| Alexander De Croo | |
|---|---|
Alexander De Croo (October 2011) |
|
| Born | 3 November 1975 Vilvoorde, Belgium |
| Nationality | |
| Occupation | politician, economist, businessman |
Alexander De Croo (Vilvoorde, born 3 November 1975) is a Flemish liberal politician, economist and businessman.[1] He was elected chairman of his political party (Open Flemish Liberals and Democrats (Open VLD)) on 12 December 2009.
Alexander De Croo is the son of former Belgian minister and president of the Chamber of Representatives Herman De Croo. In 1998, he graduated in Business Engineering at the Vrije Universiteit Brussel. He attended Northwestern University in Chicago in 2002 to complete an MBA at the Kellogg School of Management.
Before his political career, Alexander De Croo became a project leader of The Boston Consulting Group in 1999. Starting from 2006, he founded a new company called Darts-ip specialized in providing service to Intellectual Property professionals.[2][3]
In 2009, he participated for the first time in politics with the European elections of 2009. He received 47.779 preference votes while being positioned tenth on the party ballot.

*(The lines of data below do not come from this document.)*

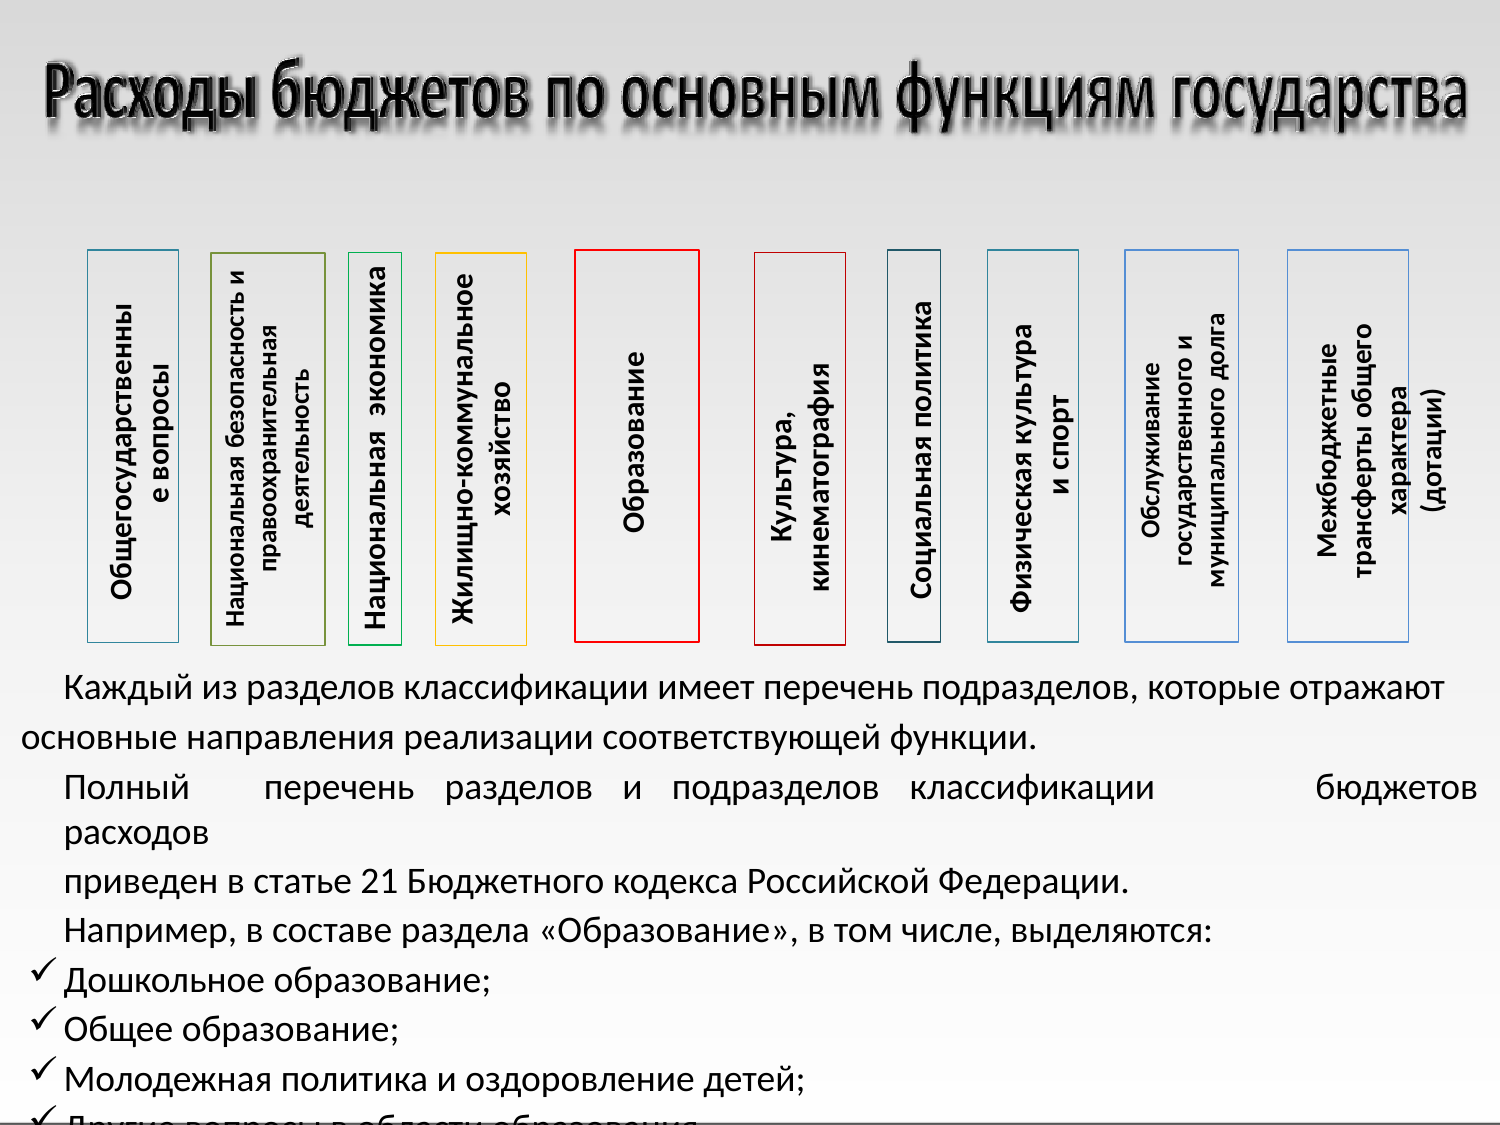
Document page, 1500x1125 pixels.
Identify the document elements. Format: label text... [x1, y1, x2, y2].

text_box Национальная экономика [353, 265, 396, 633]
text_box [575, 249, 699, 643]
text_box Жилищно-коммунальное хозяйство [441, 272, 545, 627]
text_box Общегосударственные вопросы [99, 287, 179, 603]
text_box Образование [612, 350, 654, 536]
text_box Полный перечень разделов и подразделов классификации расходов приведен в статье 21 Бюджетного кодекса Российской Федерации. Например, в составе раздела «Образование», в том числе, выделяются: Дошкольное образование; Общее образование; Молодежная политика и оздоровление детей; Другие вопросы в области образования. [18, 761, 1289, 1125]
text_box Культура, кинематография [760, 361, 839, 595]
text_box [87, 249, 179, 643]
text_box [1125, 249, 1239, 312]
text_box [1287, 249, 1409, 312]
text_box Национальная безопасность и правоохранительная деятельность [216, 268, 318, 631]
text_box [211, 253, 325, 646]
text_box Социальная политика [900, 299, 942, 602]
text_box [0, 0, 1500, 213]
text_box Каждый из разделов классификации имеет перечень подразделов, которые отражают основные направления реализации соответствующей функции. [18, 657, 1481, 758]
text_box [1125, 591, 1239, 643]
text_box [348, 252, 402, 646]
picture [0, 213, 1500, 1125]
text_box бюджетов [1313, 761, 1481, 807]
text_box Физическая культура и спорт [999, 299, 1079, 616]
text_box [987, 249, 1079, 643]
text_box [435, 253, 527, 646]
text_box [754, 252, 846, 645]
text_box Обслуживание государственного и муниципального долга Межбюджетные трансферты общего характера (дотации) [1112, 312, 1417, 591]
text_box [887, 249, 941, 643]
text_box [1287, 591, 1409, 643]
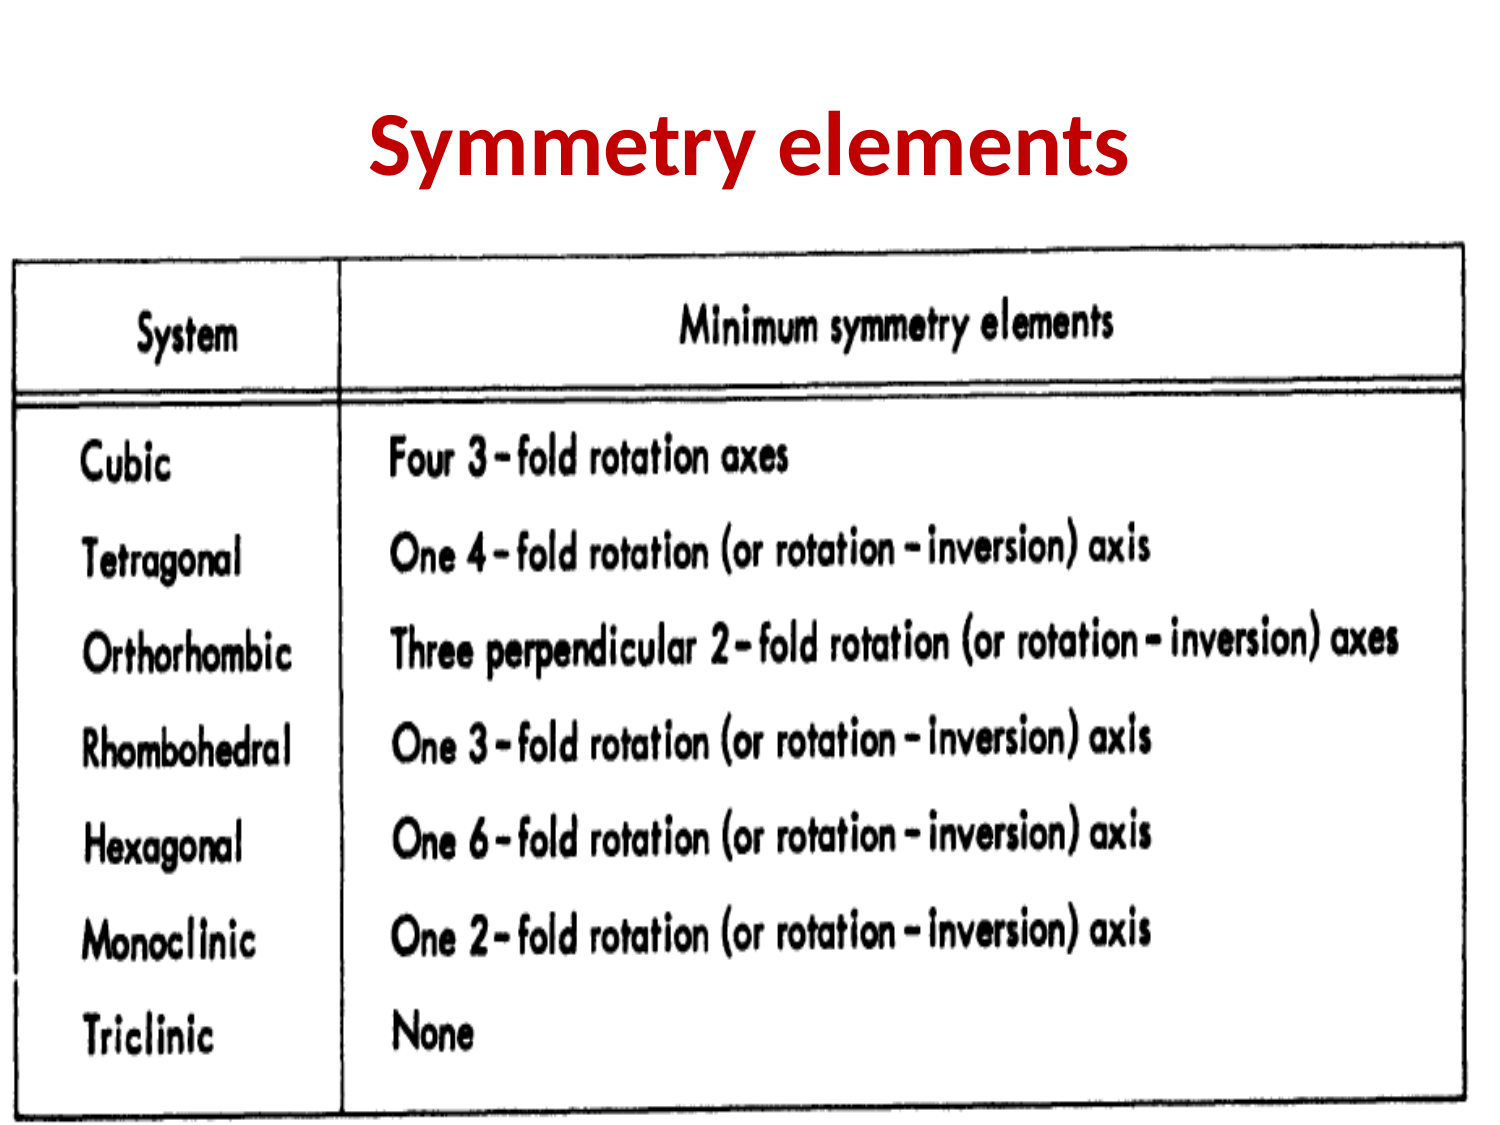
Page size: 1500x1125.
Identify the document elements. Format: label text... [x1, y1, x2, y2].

title Symmetry elements [75, 45, 1425, 233]
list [0, 237, 1476, 1125]
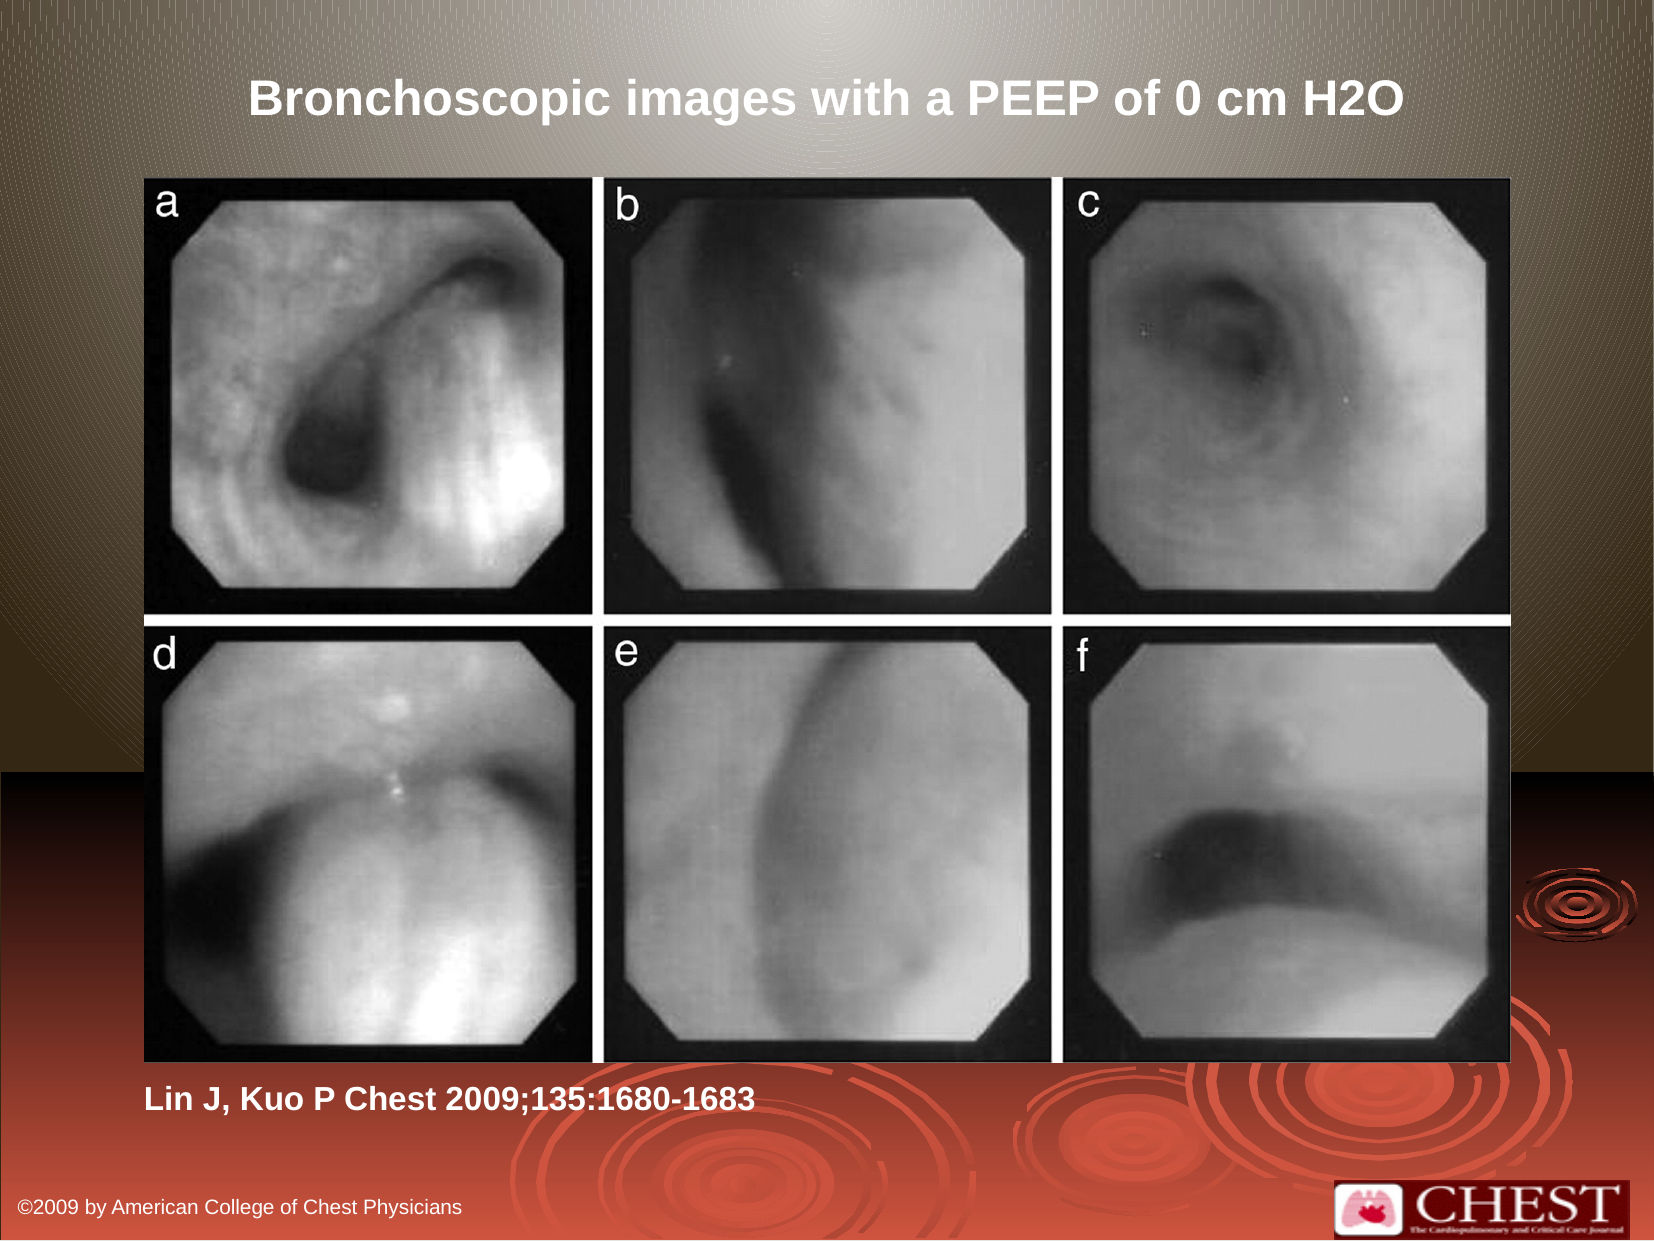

On 26 October 2009, he became a candidate for the presidency of his political party Open VLD to succeed the transitional president Guy Verhofstadt. He chose Vincent Van Quickenborne and Patricia Ceysens as his running mates to compete against Marino Keulen and Gwendolyn Rutten. On 12 December 2009, he was elected president in the second round with 11.676 votes. Marino Keulen received 9.614 votes.[4] His election is remarkable because he does not have any previous experience practicing a political mandate.[5]